Alice Munro's work is filled with landscapes that don't mean anything and yet reverberate with non-meaning and a sort of backward emotional soulfulness you can't label or justify.  They are simply the nameless centers of universes that encompass us all.  In "Chaddeleys and Flemings," one of her most expansive and yet intensively introspective stories, she turns the boulder-decorated gravesite of a one-legged nobody in rural Canada into the end of a line of thought about what we know about other people, what we remember, what we need to remember, and what truthfully ends up worthless, which happens to be most everything and then again nothing at all.  The hopelessness is the quid pro quo and is the reason you need to hope.  Her artistry collapses philosophy and makes feeling become the only compass, a feeling that is schooled and chilled by a direct connection to what is "there."  And "there" is this:  dirt, gray grass, that comatose boulder sucking in the light, allowing words to defy but never erase, words being gravel and weeds and dimly lit sky.

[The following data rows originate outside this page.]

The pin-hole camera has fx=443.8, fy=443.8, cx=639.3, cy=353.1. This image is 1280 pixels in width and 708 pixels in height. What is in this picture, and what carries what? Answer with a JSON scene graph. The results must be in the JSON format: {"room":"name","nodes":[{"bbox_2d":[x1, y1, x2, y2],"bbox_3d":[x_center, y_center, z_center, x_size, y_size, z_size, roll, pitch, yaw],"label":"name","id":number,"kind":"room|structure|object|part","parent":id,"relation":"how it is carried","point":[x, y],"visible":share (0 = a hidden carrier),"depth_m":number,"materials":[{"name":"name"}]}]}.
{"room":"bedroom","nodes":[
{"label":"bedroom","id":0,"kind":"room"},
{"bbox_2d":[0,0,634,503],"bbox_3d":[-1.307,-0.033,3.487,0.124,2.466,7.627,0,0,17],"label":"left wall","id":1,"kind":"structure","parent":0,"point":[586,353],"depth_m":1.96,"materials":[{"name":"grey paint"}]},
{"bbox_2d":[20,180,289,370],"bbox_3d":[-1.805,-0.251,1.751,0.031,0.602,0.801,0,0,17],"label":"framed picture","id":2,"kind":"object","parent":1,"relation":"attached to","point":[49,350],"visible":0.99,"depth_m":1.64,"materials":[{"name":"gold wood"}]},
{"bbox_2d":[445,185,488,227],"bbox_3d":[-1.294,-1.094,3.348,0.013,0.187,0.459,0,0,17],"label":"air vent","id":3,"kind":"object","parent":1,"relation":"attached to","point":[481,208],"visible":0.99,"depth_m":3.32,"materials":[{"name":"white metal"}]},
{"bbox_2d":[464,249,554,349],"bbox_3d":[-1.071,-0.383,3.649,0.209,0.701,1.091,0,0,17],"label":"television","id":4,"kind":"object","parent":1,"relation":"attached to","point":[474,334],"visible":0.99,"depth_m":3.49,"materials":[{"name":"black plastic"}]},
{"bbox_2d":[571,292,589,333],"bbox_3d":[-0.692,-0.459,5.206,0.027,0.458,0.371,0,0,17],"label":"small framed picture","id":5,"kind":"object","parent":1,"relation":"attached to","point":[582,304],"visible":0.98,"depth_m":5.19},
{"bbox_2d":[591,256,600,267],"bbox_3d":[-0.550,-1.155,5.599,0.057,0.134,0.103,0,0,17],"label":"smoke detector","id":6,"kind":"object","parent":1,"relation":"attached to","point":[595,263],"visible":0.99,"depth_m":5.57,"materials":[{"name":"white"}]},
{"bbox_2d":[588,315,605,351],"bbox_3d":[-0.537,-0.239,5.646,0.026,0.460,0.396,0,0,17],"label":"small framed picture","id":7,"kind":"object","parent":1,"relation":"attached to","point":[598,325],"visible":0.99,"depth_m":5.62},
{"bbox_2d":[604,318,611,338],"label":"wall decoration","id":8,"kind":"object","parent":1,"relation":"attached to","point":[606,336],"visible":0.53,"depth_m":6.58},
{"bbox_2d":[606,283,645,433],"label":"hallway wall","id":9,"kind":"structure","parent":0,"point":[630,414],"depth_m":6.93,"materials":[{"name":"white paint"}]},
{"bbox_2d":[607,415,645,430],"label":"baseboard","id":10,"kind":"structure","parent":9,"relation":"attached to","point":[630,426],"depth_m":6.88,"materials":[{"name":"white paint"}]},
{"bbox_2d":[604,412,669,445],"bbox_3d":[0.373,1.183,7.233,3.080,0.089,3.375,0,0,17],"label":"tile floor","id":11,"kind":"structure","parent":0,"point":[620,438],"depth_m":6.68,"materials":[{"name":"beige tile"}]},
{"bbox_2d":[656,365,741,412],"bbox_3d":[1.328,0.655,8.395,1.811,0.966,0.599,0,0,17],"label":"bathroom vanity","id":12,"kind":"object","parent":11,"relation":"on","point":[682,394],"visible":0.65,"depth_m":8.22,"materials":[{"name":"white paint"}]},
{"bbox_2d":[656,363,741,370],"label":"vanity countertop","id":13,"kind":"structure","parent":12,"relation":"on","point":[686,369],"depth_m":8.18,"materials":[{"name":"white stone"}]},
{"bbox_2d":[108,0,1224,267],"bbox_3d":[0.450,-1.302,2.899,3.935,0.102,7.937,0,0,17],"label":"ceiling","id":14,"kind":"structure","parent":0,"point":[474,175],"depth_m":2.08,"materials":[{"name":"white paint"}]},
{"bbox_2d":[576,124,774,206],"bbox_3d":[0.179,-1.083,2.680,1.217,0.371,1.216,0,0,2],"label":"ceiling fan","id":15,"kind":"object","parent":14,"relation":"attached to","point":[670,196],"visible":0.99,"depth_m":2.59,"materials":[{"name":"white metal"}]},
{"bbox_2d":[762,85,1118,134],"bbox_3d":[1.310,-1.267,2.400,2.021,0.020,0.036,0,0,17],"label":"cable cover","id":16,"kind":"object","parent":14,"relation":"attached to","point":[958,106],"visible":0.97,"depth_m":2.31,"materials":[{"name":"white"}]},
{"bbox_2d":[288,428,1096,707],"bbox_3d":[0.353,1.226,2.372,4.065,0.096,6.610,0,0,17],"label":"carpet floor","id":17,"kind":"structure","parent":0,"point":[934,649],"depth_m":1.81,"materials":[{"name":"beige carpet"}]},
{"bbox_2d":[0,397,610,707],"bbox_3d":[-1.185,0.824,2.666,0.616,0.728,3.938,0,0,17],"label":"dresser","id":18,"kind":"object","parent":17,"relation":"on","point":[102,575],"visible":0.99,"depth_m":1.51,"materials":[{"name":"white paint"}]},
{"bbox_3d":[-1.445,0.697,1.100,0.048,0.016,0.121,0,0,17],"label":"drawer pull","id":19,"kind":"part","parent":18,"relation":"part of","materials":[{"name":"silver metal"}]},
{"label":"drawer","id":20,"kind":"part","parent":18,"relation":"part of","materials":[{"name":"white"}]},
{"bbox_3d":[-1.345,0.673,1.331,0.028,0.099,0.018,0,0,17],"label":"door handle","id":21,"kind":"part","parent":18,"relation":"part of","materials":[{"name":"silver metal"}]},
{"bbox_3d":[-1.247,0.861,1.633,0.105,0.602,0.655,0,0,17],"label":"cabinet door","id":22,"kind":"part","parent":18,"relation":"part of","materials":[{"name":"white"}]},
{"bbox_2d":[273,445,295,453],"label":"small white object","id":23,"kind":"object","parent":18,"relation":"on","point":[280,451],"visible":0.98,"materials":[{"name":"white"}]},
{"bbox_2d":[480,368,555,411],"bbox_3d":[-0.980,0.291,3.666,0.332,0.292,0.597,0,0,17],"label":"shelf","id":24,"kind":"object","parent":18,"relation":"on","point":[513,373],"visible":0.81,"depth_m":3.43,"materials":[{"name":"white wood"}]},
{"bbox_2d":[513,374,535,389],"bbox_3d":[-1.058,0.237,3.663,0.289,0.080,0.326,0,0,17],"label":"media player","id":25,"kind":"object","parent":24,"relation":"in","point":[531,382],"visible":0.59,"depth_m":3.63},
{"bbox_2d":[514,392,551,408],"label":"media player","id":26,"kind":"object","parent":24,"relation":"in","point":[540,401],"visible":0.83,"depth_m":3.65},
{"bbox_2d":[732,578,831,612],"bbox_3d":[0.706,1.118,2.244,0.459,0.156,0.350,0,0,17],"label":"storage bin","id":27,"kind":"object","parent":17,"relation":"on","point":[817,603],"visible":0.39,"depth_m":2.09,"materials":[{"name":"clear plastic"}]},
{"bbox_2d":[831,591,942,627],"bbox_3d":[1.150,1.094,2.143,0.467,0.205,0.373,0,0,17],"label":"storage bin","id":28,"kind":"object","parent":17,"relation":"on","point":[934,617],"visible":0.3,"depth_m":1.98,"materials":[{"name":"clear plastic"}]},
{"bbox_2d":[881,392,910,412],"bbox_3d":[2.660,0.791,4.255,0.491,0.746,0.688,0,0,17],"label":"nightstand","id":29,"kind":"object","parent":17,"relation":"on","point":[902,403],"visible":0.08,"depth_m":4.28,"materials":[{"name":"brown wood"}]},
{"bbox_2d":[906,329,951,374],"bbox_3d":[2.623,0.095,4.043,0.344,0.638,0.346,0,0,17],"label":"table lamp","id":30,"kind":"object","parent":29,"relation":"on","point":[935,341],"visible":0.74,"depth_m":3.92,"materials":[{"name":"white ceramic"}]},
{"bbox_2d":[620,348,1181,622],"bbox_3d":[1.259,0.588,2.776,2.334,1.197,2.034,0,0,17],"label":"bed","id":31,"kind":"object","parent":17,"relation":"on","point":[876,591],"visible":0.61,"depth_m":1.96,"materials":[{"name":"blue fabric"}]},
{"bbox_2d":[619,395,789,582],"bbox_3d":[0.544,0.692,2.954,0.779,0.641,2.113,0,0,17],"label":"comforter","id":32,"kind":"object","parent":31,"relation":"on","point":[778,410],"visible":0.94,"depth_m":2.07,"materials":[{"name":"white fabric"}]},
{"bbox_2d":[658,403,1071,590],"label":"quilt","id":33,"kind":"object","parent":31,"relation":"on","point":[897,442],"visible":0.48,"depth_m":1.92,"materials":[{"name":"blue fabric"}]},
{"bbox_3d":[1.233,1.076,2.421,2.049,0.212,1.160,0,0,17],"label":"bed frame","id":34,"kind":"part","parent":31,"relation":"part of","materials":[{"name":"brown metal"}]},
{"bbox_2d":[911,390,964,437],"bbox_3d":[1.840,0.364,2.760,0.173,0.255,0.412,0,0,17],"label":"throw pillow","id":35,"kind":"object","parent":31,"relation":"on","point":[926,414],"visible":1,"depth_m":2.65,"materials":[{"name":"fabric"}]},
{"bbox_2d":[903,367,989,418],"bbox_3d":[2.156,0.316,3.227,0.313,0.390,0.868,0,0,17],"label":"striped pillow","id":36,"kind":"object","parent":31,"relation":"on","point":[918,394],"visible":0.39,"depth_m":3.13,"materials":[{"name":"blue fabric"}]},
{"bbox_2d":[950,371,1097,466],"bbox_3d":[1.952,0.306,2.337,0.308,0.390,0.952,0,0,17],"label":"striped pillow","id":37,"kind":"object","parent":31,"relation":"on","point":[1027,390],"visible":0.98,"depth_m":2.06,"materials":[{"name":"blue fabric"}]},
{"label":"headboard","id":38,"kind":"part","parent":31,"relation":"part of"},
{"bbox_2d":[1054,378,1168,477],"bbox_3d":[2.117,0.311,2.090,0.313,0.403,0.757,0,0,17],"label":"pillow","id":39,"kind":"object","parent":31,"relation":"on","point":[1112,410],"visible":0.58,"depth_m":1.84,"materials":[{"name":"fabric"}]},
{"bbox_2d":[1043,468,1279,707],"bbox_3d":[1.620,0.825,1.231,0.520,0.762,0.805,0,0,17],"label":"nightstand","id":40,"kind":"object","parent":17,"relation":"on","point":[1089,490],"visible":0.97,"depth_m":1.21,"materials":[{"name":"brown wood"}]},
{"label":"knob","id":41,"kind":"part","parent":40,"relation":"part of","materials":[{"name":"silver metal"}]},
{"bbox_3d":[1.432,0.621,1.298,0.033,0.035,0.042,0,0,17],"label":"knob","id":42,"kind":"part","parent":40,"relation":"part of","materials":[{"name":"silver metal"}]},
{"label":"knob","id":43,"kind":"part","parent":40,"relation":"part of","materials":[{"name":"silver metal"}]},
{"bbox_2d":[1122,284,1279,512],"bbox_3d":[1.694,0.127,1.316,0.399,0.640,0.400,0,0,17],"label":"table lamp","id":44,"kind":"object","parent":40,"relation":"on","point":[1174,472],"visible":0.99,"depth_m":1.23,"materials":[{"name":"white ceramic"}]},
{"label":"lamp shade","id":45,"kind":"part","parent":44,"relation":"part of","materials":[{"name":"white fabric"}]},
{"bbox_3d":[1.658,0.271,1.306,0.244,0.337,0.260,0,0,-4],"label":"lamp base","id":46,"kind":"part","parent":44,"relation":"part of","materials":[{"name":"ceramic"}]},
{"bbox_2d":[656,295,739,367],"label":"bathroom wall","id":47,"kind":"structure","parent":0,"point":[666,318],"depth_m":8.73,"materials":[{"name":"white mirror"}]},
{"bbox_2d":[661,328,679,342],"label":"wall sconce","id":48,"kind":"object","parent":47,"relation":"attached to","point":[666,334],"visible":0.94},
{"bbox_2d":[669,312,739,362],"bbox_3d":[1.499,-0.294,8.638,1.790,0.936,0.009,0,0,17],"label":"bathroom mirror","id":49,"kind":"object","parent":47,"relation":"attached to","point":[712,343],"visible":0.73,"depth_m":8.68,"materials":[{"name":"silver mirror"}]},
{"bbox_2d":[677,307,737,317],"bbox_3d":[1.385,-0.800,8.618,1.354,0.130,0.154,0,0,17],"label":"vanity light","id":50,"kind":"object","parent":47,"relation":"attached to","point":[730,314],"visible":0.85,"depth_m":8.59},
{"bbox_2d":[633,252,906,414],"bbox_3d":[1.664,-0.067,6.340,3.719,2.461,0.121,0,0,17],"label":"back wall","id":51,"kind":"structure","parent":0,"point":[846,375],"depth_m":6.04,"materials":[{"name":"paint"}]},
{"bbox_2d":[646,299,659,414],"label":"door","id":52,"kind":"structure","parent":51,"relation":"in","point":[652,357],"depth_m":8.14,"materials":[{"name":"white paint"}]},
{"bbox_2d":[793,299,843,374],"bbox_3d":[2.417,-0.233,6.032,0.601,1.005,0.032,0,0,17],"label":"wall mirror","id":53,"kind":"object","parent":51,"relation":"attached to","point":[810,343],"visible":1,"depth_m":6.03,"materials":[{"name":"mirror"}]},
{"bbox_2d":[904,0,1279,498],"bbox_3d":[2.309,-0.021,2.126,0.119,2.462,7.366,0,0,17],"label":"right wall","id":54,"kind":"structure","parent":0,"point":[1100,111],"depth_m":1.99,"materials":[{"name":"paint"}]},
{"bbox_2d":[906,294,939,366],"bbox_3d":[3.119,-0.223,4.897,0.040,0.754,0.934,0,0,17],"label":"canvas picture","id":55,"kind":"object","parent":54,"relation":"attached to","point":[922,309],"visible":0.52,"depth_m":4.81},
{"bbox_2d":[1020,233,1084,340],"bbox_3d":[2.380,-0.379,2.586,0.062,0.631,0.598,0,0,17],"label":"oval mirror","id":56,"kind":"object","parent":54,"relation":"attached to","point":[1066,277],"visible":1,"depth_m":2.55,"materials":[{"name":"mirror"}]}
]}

"But the boulder is gone," writes Munro.  "Mount Hebron is cut down for gravel, and the life buried here is one you have to think twice about regretting."

I'm always trying to figure out why I love  Munro so much.  It isn't her way with words as much as her way with getting outside of words, finding that perfect "objective correlative" that pieces together a moment that transcends metaphor and simile and theme and configures the shape behind "hope" and "despair."  It's something so secret and universal the words turn out to be usefully useless, and you come upon that image of that boulder now gone and yet as heavy as it ever was.  The tongue can't go there.  The brain can't either.  But it's all she has to work with so she finds the pulse inside the boulder, that feeling throbbing within the most uninteresting object and scenery and scenario. 

I'm almost halfway through her Selected Stories right now, reading them slowly, but also trying not to lose the impulse to skip to get to those diamond-sharp insights that happen almost every paragraph.

Friday, April 4, 2014

The Effort Outweighs the Meaning

I don't know.  Art is embarrassing when it's done right, when its motives are pure and the image comes from an honest attempt to make something sincere, even sacred.  In this case George Bush's desire to signify his begrudging respect/admiration for Vladimir Putin.  Lord have mercy, that amateurish skin-tone, those blank third-grade eyes, the sad scratchy lavender background.  This is the kind of art I always respect because the effort outweighs the meaning, and truly meaning here is pretty dumb and limited to the point it becomes profound, elegant in its monster-like simplicity.  The ears have a surrealistic bent, like homosexual sea shells.  And those baggy eyes, those thin lips like an obscene peanut shell.  There's a sensual quality here, a school-boy's love-letter, a sketch done in secret.  It's a joke, and it's not.  Power and solemnity get usurped by a truly stupid intent.  You can see George getting cross-eyed trying to get it right.  Trying to make it look right.  Trying and trying, and then one sunny morning he gets it.  He comes up with this denouement, this image from a dream, this image from history. 

I would love to own this godforsaken painting.  It needs to disappear.